The players said they always had a passion for playing and just needed the opportunity.
“I always wanted to play football,” said Rigby freshman Sadie Stoker, who played basketball, track, softball and powderpuff football.
She said learning the intricacies of the sport was a challenge in the early days, but she’s getting used to it. literally.
“It’s easy to catch the ball, but it’s hard when the defense is on your side,” she said.
On a recent Monday night, Angie Robison, the school district’s board president, was also on the sidelines. Her two granddaughters played flag football, but the oldest had no other options after sixth grade.
She contacted Mr. Budrero, who also coached young flag football players, and after discussions with Mr. Shippen, Rigby’s athletic director, the new league began to take shape.
“The first year went really well,” Robison said. “My grandchildren were thrilled to be able to keep playing.”
The key is to keep playing
Like women’s wrestling, the growth of women’s flag football seems inevitable. Shippen said it could take time for it to be sanctioned as a varsity sport, and many factors are needed to make it happen, including more teams, more players and more schools. .
Treasure Valley recently added girls flag football for ages 8-14 through Optimist Youth Football. Perhaps the biggest motivation may be at the highest level, as flag football is scheduled to make its Olympic debut in 2028.
But after just a few weeks of high school girls flag football competition, the future looks promising in eastern Idaho.
“I don’t think we even need to hire them,” Skyline’s Zollinger said. “I think we’ll have multiple teams in the Skyline next year. … The goal is to probably do some offseason things so we can be in full swing. Based on the level of interest, we’ll have more than one team in the Skyline next year.

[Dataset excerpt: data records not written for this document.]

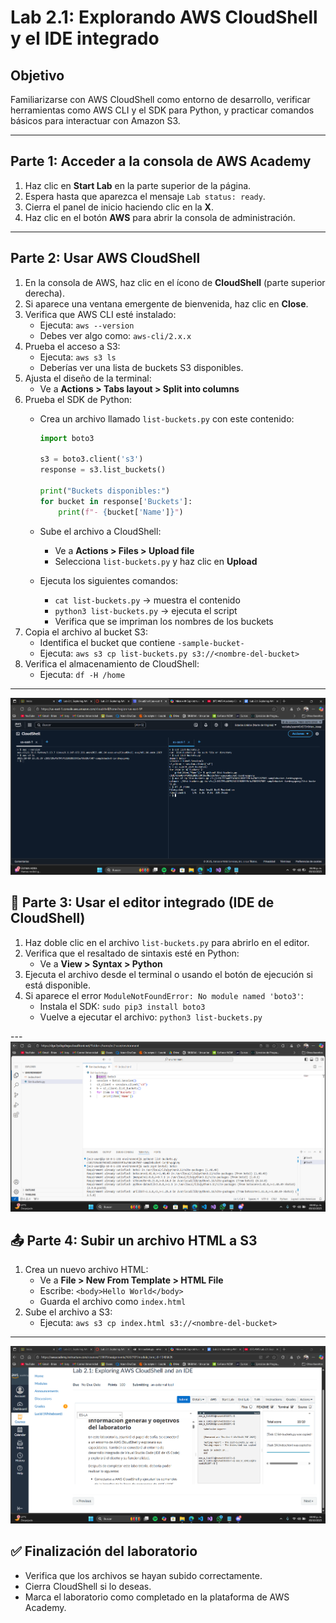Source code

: # Lab 2.1: Explorando AWS CloudShell y el IDE integrado

##  Objetivo
Familiarizarse con AWS CloudShell como entorno de desarrollo, verificar herramientas como AWS CLI y el SDK para Python, y practicar comandos básicos para interactuar con Amazon S3.

---

##  Parte 1: Acceder a la consola de AWS Academy

1. Haz clic en **Start Lab** en la parte superior de la página.
2. Espera hasta que aparezca el mensaje `Lab status: ready`.
3. Cierra el panel de inicio haciendo clic en la **X**.
4. Haz clic en el botón **AWS** para abrir la consola de administración.

---

##  Parte 2: Usar AWS CloudShell

1. En la consola de AWS, haz clic en el ícono de **CloudShell** (parte superior derecha).
2. Si aparece una ventana emergente de bienvenida, haz clic en **Close**.
3. Verifica que AWS CLI esté instalado:
   - Ejecuta: `aws --version`
   - Debes ver algo como: `aws-cli/2.x.x`
4. Prueba el acceso a S3:
   - Ejecuta: `aws s3 ls`
   - Deberías ver una lista de buckets S3 disponibles.
5. Ajusta el diseño de la terminal:
   - Ve a **Actions > Tabs layout > Split into columns**
6. Prueba el SDK de Python:
   - Crea un archivo llamado `list-buckets.py` con este contenido:

     ```python
     import boto3

     s3 = boto3.client('s3')
     response = s3.list_buckets()

     print("Buckets disponibles:")
     for bucket in response['Buckets']:
         print(f"- {bucket['Name']}")
     ```

   - Sube el archivo a CloudShell:
     - Ve a **Actions > Files > Upload file**
     - Selecciona `list-buckets.py` y haz clic en **Upload**
   - Ejecuta los siguientes comandos:
     - `cat list-buckets.py` → muestra el contenido
     - `python3 list-buckets.py` → ejecuta el script
     - Verifica que se impriman los nombres de los buckets
7. Copia el archivo al bucket S3:
   - Identifica el bucket que contiene `-sample-bucket-`
   - Ejecuta: `aws s3 cp list-buckets.py s3://<nombre-del-bucket>`
8. Verifica el almacenamiento de CloudShell:
   - Ejecuta: `df -H /home`

---
![Inicio de CloudShell](Imagenes/Lab2.1/captura1.png)

## 🧠 Parte 3: Usar el editor integrado (IDE de CloudShell)

1. Haz doble clic en el archivo `list-buckets.py` para abrirlo en el editor.
2. Verifica que el resaltado de sintaxis esté en Python:
   - Ve a **View > Syntax > Python**
3. Ejecuta el archivo desde el terminal o usando el botón de ejecución si está disponible.
4. Si aparece el error `ModuleNotFoundError: No module named 'boto3'`:
   - Instala el SDK: `sudo pip3 install boto3`
   - Vuelve a ejecutar el archivo: `python3 list-buckets.py`

---![Verificación de AWS CLI](Imagenes/Lab2.1/captura2.png)

## 📤 Parte 4: Subir un archivo HTML a S3

1. Crea un nuevo archivo HTML:
   - Ve a **File > New From Template > HTML File**
   - Escribe: `<body>Hello World</body>`
   - Guarda el archivo como `index.html`
2. Sube el archivo a S3:
   - Ejecuta: `aws s3 cp index.html s3://<nombre-del-bucket>`

---
![Ejecución de list-buckets.py](Imagenes/Lab2.1/captura3.png)
## ✅ Finalización del laboratorio

- Verifica que los archivos se hayan subido correctamente.
- Cierra CloudShell si lo deseas.
- Marca el laboratorio como completado en la plataforma de AWS Academy.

I think there will be two or three teams in the Skyline.”
“I go to school and my friends say, ‘I want to do that next year,'” Rigby freshman Ani Berrett said. “I think everyone is scared or afraid to go outside at first, but once you see it…it’s fun.”
Who doesn’t want to have fun?
“I think this thing has the potential to grow pretty big, and I think it’ll be fun to see where it goes,” Verrett said. As a freshman, he could be a part of the league’s growth in the future. “It’s going to get pretty big.”